Vistos los preceptos legales citados y demás de general y pertinente aplicación,

Fallo

Con desestimación del recurso de suplicación interpuesto por David contra la sentencia de fecha 04/10/18 dictada por el Juzgado de lo Social número UNO de los de ALGECIRAS en virtud de demanda sobre GRADO formulada por David contra INSS Y TGSS debemos confirmar y confirmamos la sentencia recurrida.

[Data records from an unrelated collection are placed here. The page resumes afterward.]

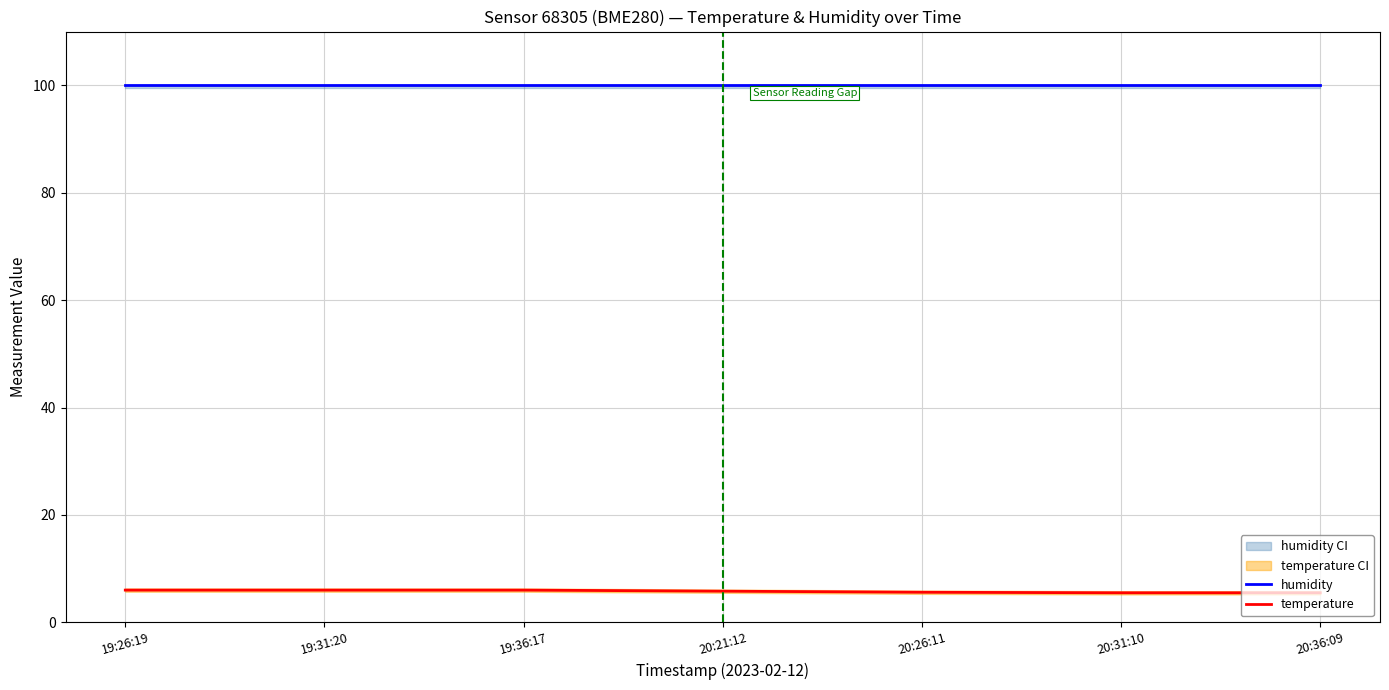

Between 19:36:17 and 20:36:09, which series saw the biggest shift?

temperature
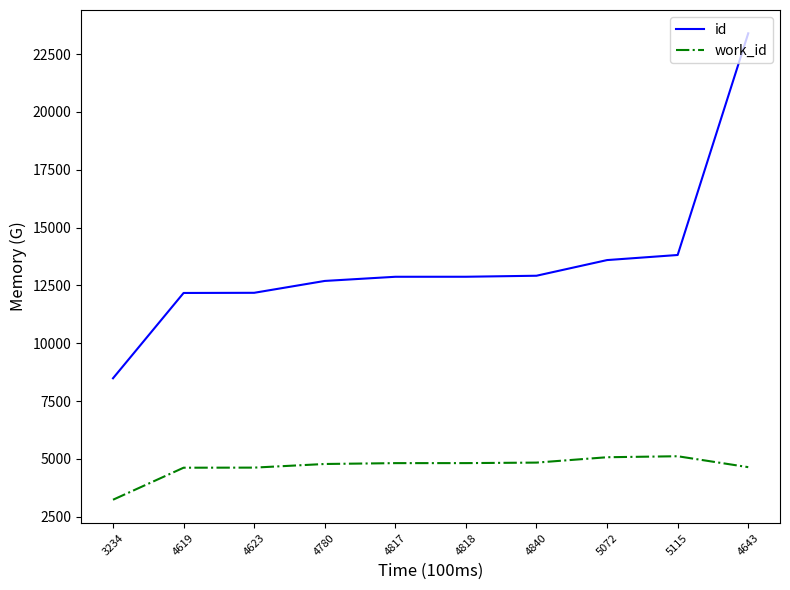

True or false: work_id and id intersect in this chart.

False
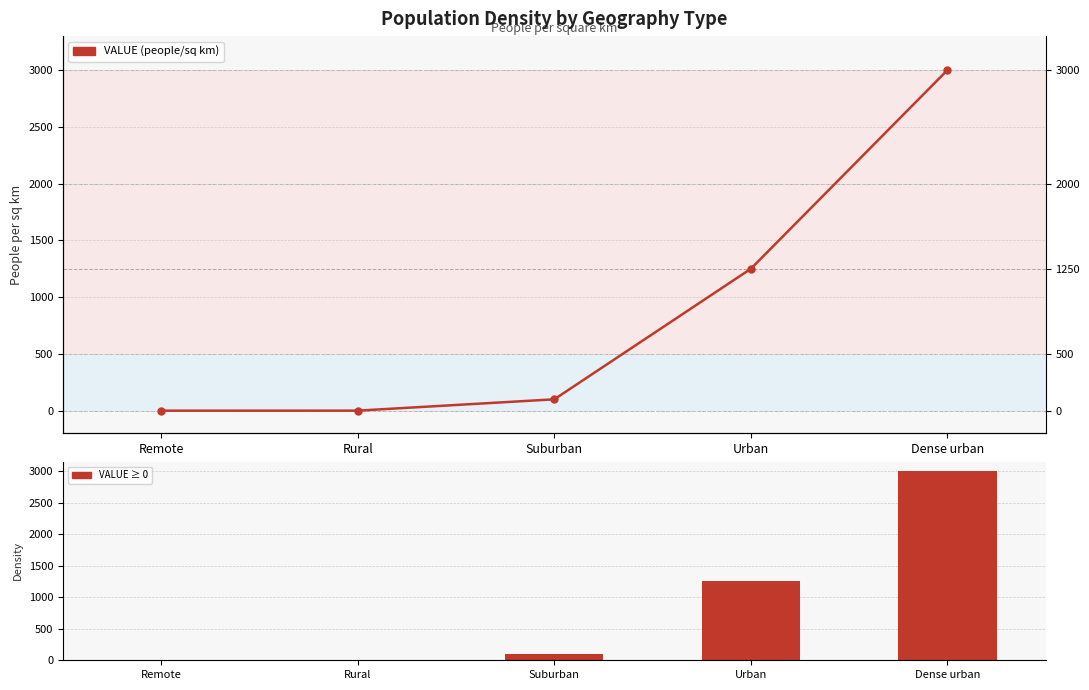

How many distinct data groups are displayed?

1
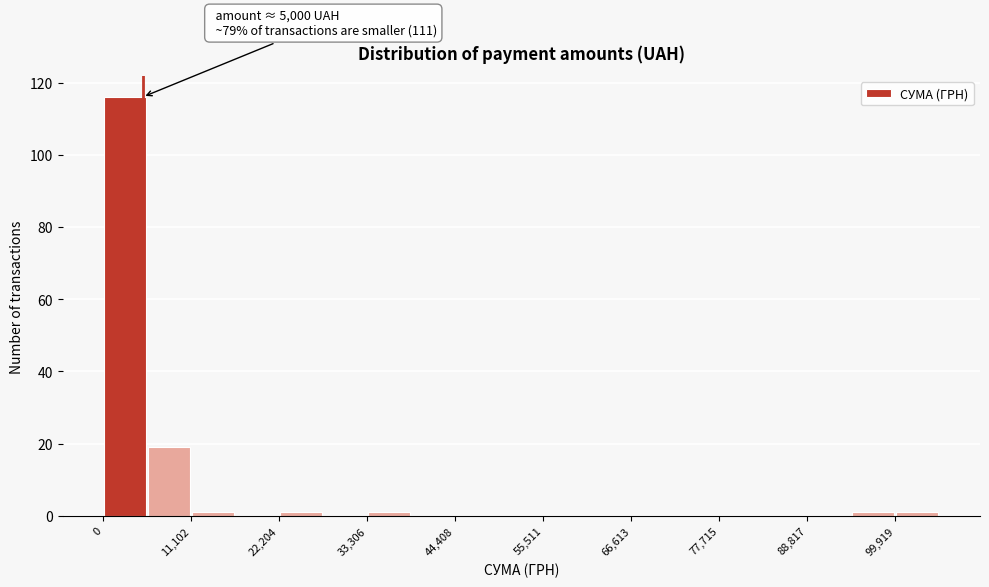

Read against the x-axis, roughly where is the centre of the tallest bar?

2000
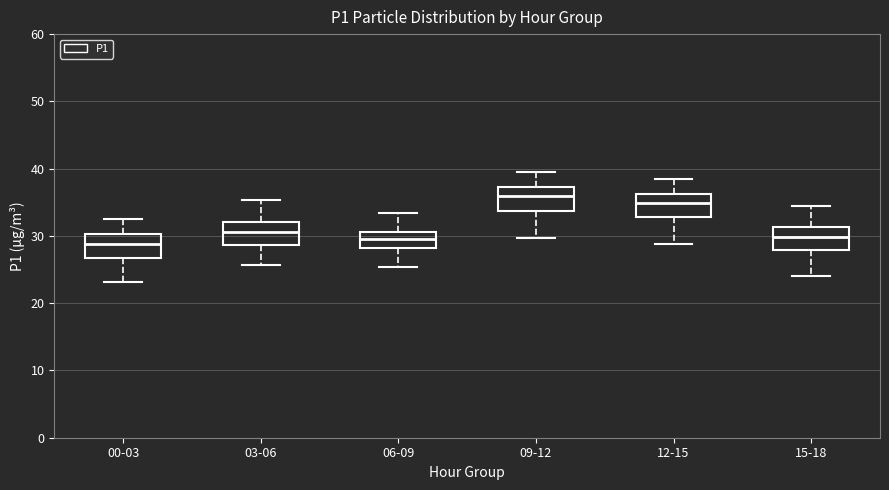

Reading left to right, read every box against the y-axis: the position of its median line, the range the box covers, and the ends of its whiskers. The values are not printed on the chart, so give them approximately, as read against the axis.

00-03: median 29, box 27 to 30, whiskers 23 to 32
03-06: median 31, box 29 to 32, whiskers 26 to 35
06-09: median 30, box 28 to 31, whiskers 25 to 33
09-12: median 36, box 34 to 37, whiskers 30 to 39
12-15: median 35, box 33 to 36, whiskers 29 to 38
15-18: median 30, box 28 to 31, whiskers 24 to 34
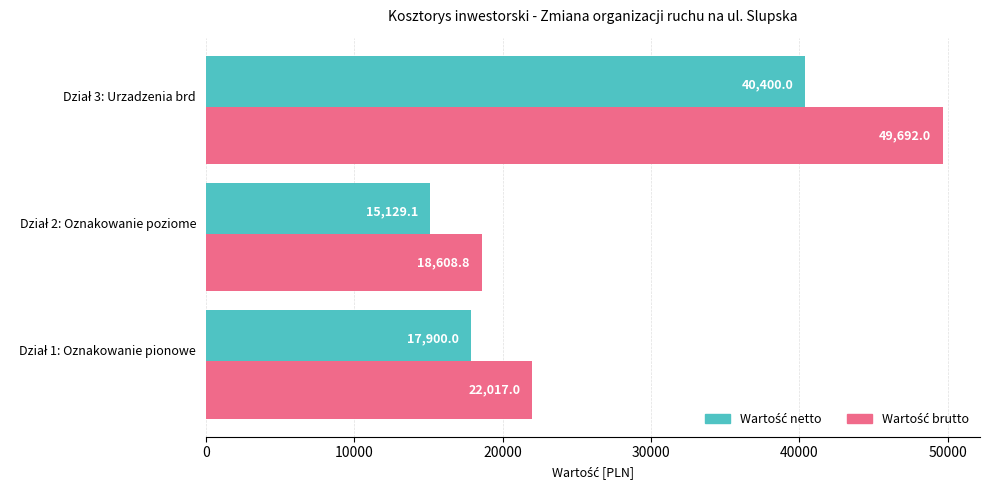

What is the minimum value shown in the chart?

15129.1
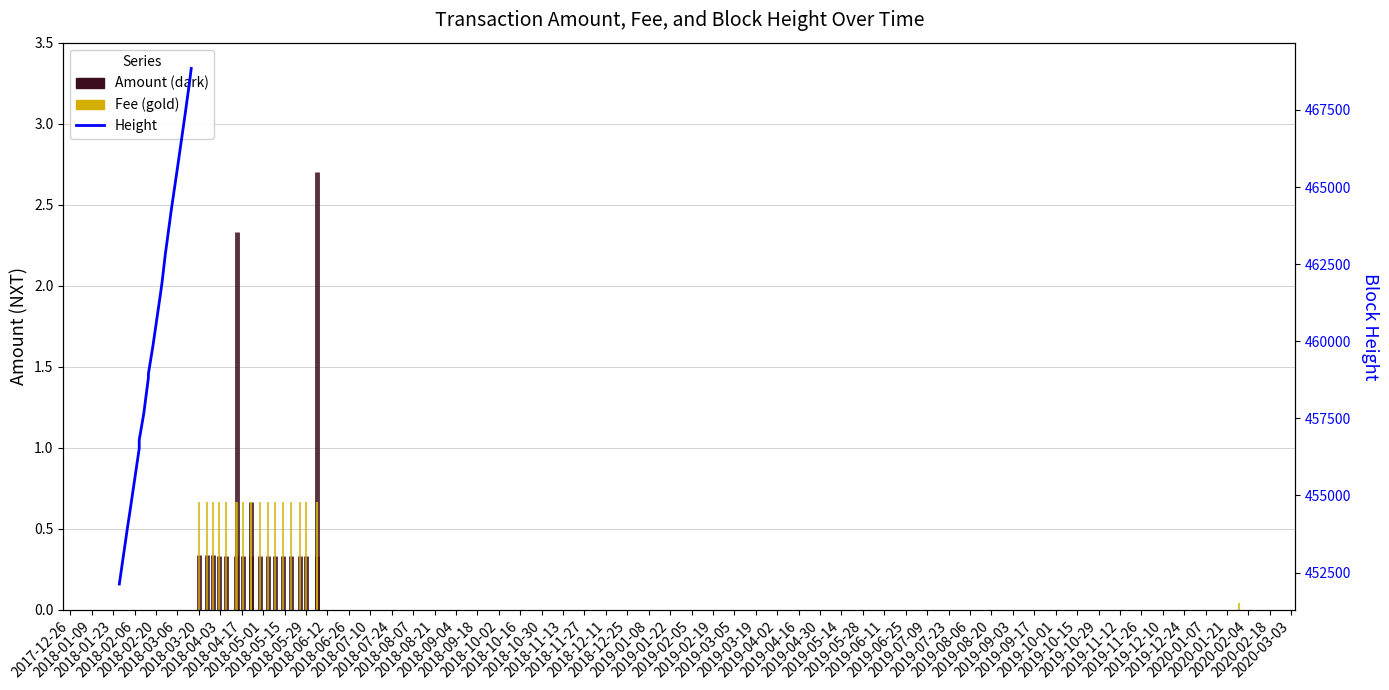

Reading left to right, what are all the values shown in this chart?

452128	453848	453855	454502	456524	456800	457665	458818	458941	458945	459865	461574	461941	462804	463166	464273	465625	467361	468448	468847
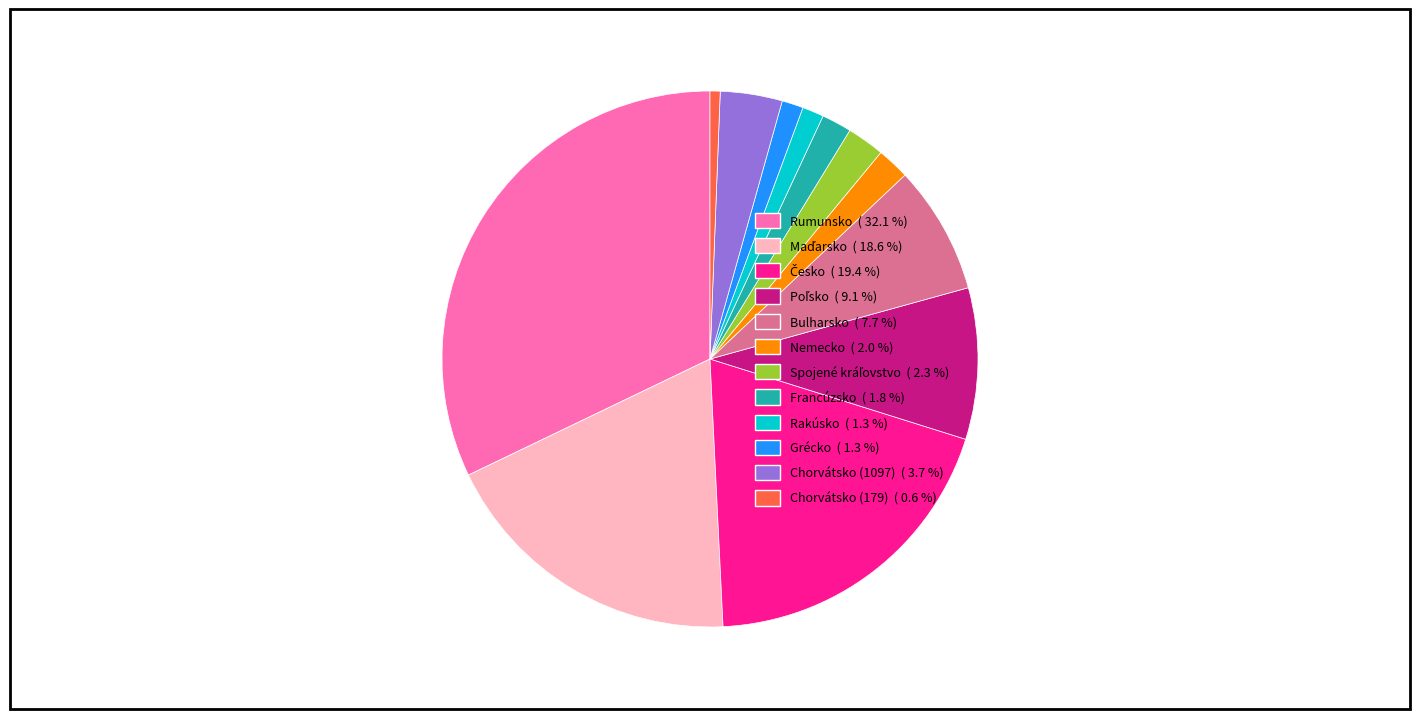

What is the ratio of the value at Grécko to the value at Francúzsko?

0.7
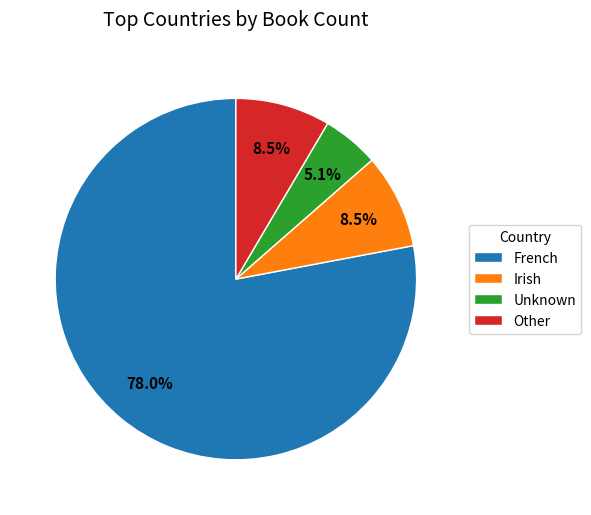

What percentage is the French slice, to the nearest percent?

78%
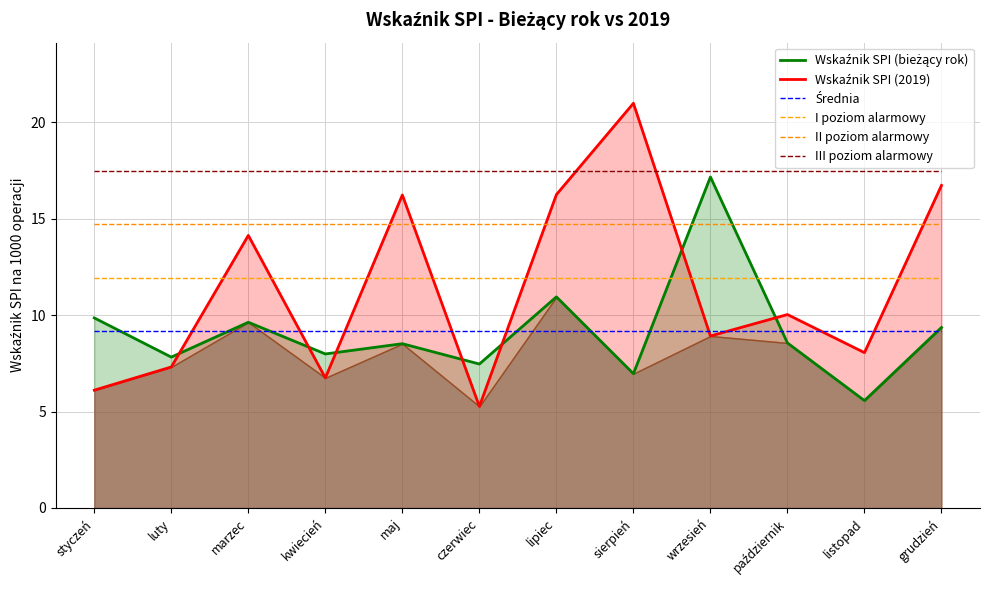

What are all the series names shown in the legend?

Wskaźnik SPI (bieżący rok), Wskaźnik SPI (2019), Średnia, I poziom alarmowy, II poziom alarmowy, III poziom alarmowy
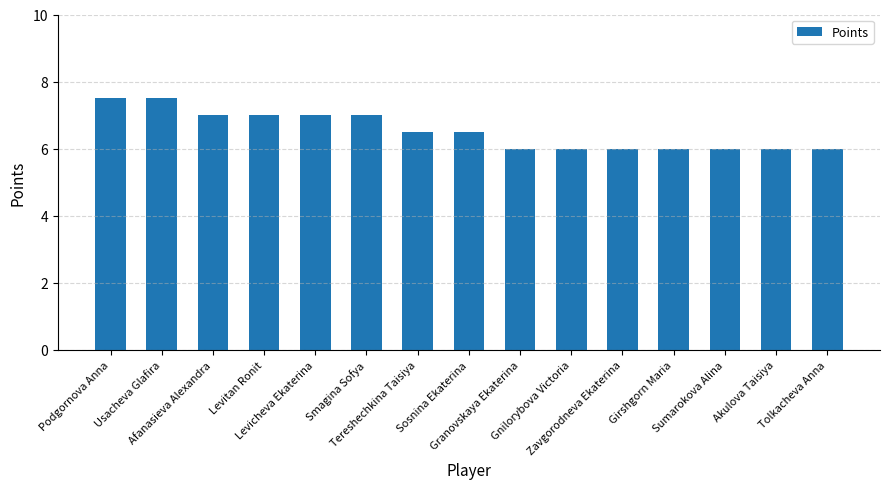

Reading left to right, transcribe all the data shown in this chart.

7.5	7.5	7.0	7.0	7.0	7.0	6.5	6.5	6.0	6.0	6.0	6.0	6.0	6.0	6.0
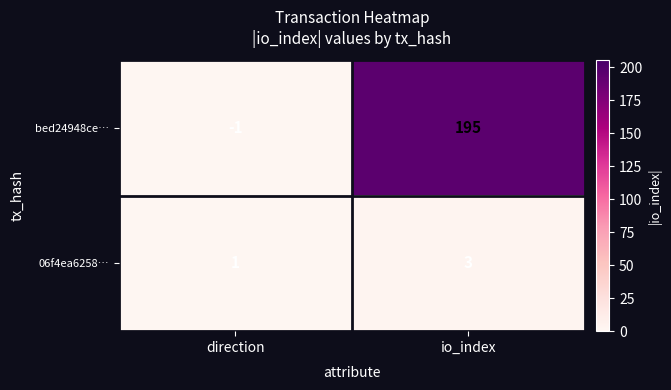

The 06f4ea6258… series shows 3 at io_index. True or false?

True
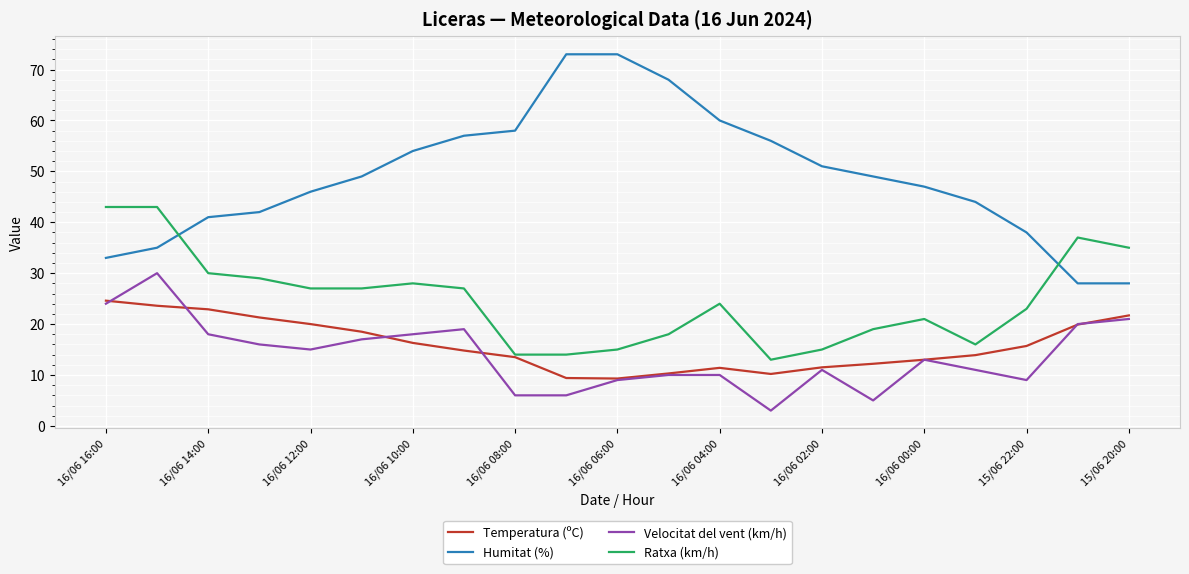

True or false: Ratxa (km/h) and Humitat (%) cross at least once.

True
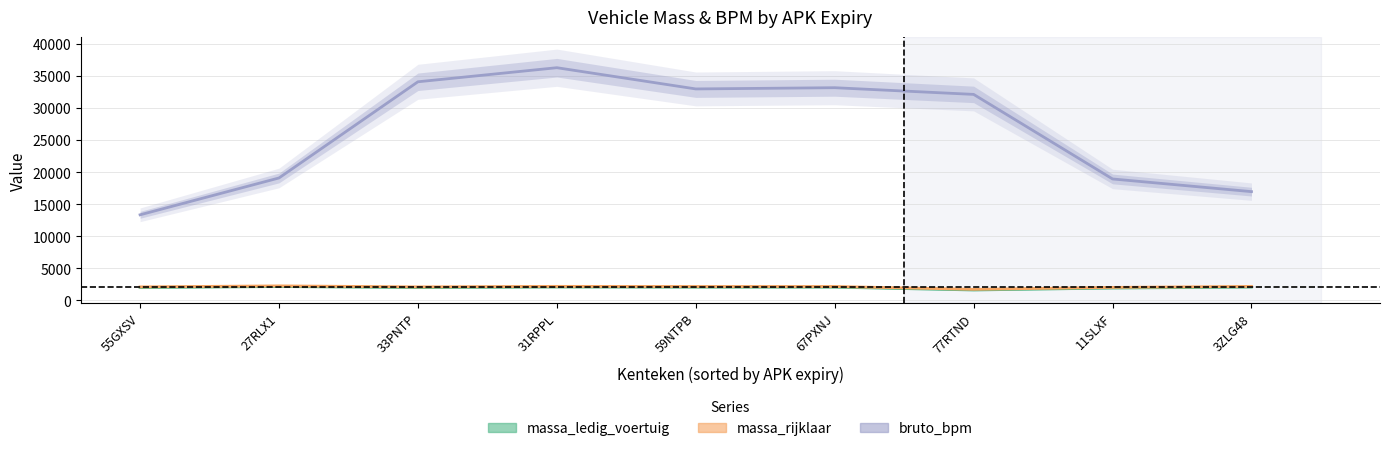

True or false: massa_rijklaar has a value of 2275 at 27RLX1.

True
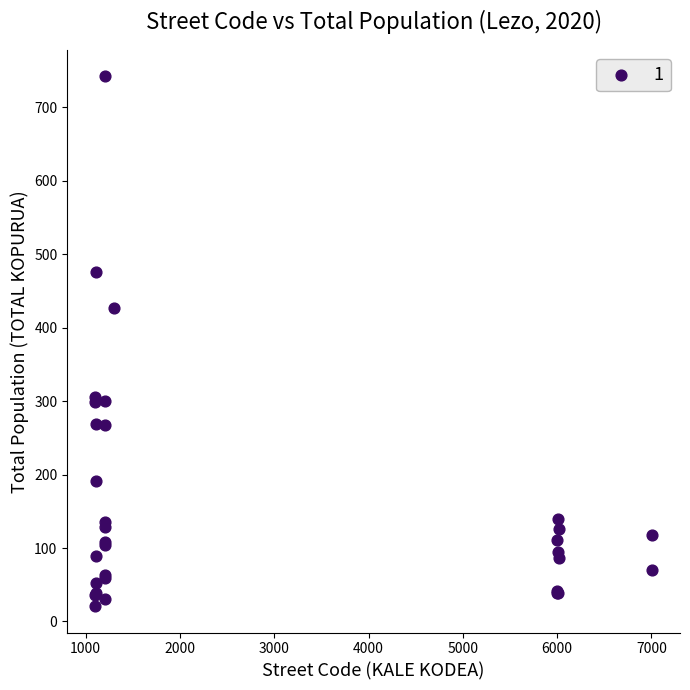

What Y value in the scatter plot is closest to 381?

427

Notifíquese esta sentencia a las partes al Excmo. Sr. Fiscal de este Tribunal, advirtiéndose que, contra ella, cabe recurso de Casación para la Unificación de Doctrina, que podrá ser preparado dentro de los DIEZ DÍAS hábiles siguientes a la notificación de la misma, mediante escrito dirigido a esta Sala, firmado por abogado -caso de no constar previamente, el abogado firmante deberá acreditar la representación de la parte-, con tantas copias como partes recurridas, expresando el propósito de la parte de formalizar el recurso; y en el mismo deberá designarse un domicilio en la sede de la Sala de lo Social del Tribunal Supremo a efectos de notificaciones, con todos los datos necesarios para su práctica y con los efectos del apartado 2 del artículo 53 LRJS .

En tal escrito de preparación del recurso deberá constar: a) exposición de 'cada uno de los extremos del núcleo de la contradicción, determinando el sentido y alcance de la divergencia existente entre las resoluciones comparadas, en atención a la identidad de la situación, a la igualdad sustancial de hechos, fundamentos y pretensiones y a la diferencia de pronunciamientos'.

b) referencia detallada y precisa a los datos identificativos de la sentencia o sentencias que la parte pretenda utilizar para fundamentar cada uno de los puntos de contradicción'.

c) que las 'sentencias invocadas como doctrina de contradicción deberán haber ganado firmeza a la fecha de finalización del plazo de interposición del recurso', advirtiéndose, respecto a las sentencias invocadas, que 'Las sentencias que no hayan sido objeto de expresa mención en el escrito de preparación no podrán ser posteriormente invocadas en el escrito de interposición'.

Una vez firme esta sentencia, devuélvanse los autos al Juzgado de lo Social de referencia, con certificación de esta resolución, diligencia de su firmeza y, en su caso, certificación o testimonio de la posterior resolución que recaiga.

Únase el original de esta sentencia al libro de su razón y una certificación de la misma al presente rollo, que se archivará en esta Sala.

Así por esta nuestra sentencia, lo pronunciamos, mandamos y firmamos.